NameDescriptionComments
nodraw-solid-flush nondrawing, solid brushes, flush with (completely embedded in) the floor Basic test of the cost of non-drawing brushwork
nodraw-solid-flush-b256 nondrawing, solid brushes, flush with (completely embedded in) the floor, blocksize 256 Test the impact of putting the above brushwork into multiple leafs
nodraw-solid-split nondrawing, solid brushes, partly protruding from the floor What happens if the brushes occupy more than one leaf ?
nodraw-solid-nosplit nondrawing, solid brushes, completely above the floor (inside the structural box) What happens if they are completely inside, not overlapping anything else.
nodraw-nonsolid-flush nondrawing, nonsolid brushes, flush with the floor as nodraw-solid-flush, but nonsolid.
draw-solid-flush solid, drawing brushes, flush with the floor Baseline drawing brushes.
draw-nonsolid-flush nonsolid, drawing brushes, flush with the floor Drawing with nonsolid brushes. Note: uses custom q3map2 feature and shader to ensure brushes are nonsolid.
model ASE misc_model (generated from drawing brushwork above), flush with the floor Triangle model generated from above brushwork. Same geometry but no brushes.
discard-flush drawing brushwork with brushes discarded, flush with the floor Same as draw-solid-flush, but using a modified q3map2 which discards the brushes (and associated resources) after compile.
bsp command
q3map2 -v -game et -fs_basepath "<basepath>" -meta -mv 1024 -mi 6144 "<mapname>"
vis command q3map2 -game et -fs_basepath "<basepath>" -vis -saveprt "<mapname>" (note: all but nodraw-solid-flush-b256 are unaffected by vis, since they only have 1 cluster.)

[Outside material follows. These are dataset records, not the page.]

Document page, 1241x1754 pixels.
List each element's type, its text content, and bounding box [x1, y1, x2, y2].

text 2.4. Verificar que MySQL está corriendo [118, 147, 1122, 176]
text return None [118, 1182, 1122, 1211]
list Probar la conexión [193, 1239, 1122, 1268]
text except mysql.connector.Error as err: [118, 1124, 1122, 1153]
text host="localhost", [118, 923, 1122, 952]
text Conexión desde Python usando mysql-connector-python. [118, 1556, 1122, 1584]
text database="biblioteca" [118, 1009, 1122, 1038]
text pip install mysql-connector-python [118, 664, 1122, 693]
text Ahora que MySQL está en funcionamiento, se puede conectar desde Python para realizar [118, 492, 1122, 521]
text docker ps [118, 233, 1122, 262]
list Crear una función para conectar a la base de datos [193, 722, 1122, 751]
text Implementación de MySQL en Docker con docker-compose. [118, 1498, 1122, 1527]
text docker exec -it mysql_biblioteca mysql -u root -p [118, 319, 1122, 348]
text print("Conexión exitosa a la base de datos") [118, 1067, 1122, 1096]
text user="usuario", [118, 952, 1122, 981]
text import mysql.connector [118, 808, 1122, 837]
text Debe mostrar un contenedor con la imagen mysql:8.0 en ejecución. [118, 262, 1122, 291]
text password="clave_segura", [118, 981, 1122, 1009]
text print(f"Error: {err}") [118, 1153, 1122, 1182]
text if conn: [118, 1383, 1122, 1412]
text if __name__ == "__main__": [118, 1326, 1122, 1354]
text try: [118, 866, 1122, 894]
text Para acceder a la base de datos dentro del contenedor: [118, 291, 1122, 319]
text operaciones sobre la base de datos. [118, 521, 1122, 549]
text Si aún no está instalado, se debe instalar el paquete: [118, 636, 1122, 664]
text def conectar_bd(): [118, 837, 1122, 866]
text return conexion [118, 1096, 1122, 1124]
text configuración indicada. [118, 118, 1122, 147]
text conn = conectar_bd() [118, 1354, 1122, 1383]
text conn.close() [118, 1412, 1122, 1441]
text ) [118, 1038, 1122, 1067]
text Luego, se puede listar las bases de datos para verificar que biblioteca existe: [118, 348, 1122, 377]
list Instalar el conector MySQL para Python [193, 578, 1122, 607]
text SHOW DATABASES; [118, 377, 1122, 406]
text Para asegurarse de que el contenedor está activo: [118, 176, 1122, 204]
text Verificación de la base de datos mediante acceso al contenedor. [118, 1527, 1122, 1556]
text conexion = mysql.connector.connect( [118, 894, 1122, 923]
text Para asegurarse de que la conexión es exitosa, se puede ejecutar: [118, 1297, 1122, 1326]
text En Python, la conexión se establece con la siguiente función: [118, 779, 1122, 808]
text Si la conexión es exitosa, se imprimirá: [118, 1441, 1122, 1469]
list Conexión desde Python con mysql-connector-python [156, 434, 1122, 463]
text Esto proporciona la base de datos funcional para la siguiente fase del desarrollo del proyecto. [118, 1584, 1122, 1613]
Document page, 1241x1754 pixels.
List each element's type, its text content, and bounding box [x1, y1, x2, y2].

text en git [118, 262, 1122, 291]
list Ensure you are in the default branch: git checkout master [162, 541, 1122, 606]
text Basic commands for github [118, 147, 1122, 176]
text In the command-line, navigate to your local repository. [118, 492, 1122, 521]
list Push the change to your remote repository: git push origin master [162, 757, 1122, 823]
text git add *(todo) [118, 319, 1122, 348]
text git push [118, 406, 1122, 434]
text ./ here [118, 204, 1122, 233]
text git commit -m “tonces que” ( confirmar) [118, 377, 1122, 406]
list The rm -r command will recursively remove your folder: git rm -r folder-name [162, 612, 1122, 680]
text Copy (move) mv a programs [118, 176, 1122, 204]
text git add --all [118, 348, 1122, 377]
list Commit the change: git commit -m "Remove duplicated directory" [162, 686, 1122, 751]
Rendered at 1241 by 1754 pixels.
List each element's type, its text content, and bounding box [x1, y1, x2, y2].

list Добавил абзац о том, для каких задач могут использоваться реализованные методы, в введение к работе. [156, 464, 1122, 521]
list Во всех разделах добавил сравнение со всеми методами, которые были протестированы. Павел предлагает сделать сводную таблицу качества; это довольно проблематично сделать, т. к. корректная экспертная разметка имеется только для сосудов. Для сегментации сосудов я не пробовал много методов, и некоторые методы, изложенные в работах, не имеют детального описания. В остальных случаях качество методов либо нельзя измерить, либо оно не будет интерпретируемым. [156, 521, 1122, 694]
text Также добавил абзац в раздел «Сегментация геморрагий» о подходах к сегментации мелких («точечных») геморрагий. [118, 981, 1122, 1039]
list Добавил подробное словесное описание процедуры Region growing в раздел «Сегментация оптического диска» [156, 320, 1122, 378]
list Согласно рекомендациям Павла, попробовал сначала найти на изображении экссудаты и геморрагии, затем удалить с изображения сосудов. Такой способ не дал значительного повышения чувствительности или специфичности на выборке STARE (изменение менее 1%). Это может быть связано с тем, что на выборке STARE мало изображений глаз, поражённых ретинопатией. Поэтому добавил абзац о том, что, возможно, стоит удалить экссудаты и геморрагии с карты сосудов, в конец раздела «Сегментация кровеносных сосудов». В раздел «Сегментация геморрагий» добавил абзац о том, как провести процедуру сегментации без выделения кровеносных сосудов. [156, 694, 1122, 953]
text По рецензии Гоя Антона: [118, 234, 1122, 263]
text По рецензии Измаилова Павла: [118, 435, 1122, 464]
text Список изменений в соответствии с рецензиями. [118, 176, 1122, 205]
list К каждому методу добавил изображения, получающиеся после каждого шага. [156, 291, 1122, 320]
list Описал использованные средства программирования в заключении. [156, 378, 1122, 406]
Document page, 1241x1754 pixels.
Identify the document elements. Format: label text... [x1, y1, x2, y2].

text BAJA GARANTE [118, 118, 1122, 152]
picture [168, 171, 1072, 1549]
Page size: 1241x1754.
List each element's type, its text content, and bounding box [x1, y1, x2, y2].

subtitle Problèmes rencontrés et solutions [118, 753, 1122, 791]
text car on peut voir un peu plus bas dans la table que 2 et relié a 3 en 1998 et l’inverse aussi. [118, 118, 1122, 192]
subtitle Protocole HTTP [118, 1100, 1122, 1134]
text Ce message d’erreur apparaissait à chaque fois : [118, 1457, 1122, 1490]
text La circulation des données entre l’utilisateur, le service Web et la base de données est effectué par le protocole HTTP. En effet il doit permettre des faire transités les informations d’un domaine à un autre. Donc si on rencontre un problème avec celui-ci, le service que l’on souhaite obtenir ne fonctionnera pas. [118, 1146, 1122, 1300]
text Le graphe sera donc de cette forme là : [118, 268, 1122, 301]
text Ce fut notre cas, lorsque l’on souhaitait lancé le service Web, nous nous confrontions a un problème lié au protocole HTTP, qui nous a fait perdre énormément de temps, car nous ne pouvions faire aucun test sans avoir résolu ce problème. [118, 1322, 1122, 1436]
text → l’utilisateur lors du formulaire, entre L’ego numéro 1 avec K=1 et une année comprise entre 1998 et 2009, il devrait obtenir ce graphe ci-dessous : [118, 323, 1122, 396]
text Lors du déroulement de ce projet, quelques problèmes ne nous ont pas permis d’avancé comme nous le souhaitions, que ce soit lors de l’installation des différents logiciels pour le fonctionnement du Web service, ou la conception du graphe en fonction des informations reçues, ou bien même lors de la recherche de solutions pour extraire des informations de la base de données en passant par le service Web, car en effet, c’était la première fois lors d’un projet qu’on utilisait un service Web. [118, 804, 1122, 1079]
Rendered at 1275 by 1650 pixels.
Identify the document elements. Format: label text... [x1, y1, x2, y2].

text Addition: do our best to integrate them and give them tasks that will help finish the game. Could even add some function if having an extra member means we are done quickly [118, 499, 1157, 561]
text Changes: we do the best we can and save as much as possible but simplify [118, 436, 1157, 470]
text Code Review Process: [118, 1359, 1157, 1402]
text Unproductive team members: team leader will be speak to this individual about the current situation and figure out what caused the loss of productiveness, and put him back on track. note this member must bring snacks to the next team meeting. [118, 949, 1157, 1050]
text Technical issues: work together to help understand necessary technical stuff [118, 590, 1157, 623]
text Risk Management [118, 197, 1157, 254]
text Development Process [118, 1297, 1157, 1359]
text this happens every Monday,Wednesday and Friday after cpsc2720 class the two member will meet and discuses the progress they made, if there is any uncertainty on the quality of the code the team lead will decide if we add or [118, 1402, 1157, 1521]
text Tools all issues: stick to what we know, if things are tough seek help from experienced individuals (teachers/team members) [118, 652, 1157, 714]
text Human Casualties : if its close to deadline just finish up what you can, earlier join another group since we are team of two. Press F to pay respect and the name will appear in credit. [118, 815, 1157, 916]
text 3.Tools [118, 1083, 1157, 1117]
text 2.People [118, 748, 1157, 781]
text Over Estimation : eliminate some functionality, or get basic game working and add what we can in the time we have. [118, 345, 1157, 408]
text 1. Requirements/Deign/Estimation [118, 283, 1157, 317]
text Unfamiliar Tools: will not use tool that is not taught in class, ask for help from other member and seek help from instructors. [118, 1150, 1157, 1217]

Measuring client and server performance

Results

test caseFPSoptServer CPU @43@max.BSP size
caulk-flush 116-118640+* 9%-11%100%* 1MB
clip-flush 71-73600+* 26%-30%100%* 1MB
clip-split 48-49230 60%-63%100%* 1.1M
clip-flush-b256 291-294715* 1%-2%8%-11% 1MB
nonsolid-flush 79-80700+* 16-17%100%* 1MB
draw-solid-flush 88-89157-159 9-11%34%-35% 3.6MB
model 200-202206-207 0.7%-2%1%-3% 2.8MB
discard-flush 194-195198-199 0.7-2%1%-3% 2.7MB
(opt = client fps w/b_optimizeprediction)
(@max = server load with client at max FPS)
(note: Server CPU load goes up significantly while moving. Client FPS goes down with opt, less without.)
(opt* FPS = connection interrupt due to high frame rate)
(@max* Server load = server overloaded, connection interrupt on client)
(note: draw-solid-flush is odd. Numbers double checked. Verify maps)

Conclusions

  1. Even non-drawing brushes have a noticeable, and in some cases significant, impact on runtime performance.
  2. The number of brushes per leaf is a significant factor. Thus, splitting up your BSP even where it does not contribute to viability calculations may be desirable, if you have lots of complex brushwork. (note that this isn't free either, of course)
  3. Non-solid brushes have less impact, but still have far more than no brushes at all.
  4. Brushes which exist in multiple leafs cost more than brushes which exist in only one leaf, both in terms of file size and performance. Note however that they are cheaper than having unique brushes in each leaf.
  5. In situations where complex drawing geometry is required, but complex collision geometry is not, significant performance gains and size reduction can be achieved by omitting the collision geometry.
  6. A method for directly creating drawing geometry in the editor, without producing collision geometry is useful, especially for 'caulk hull' style construction.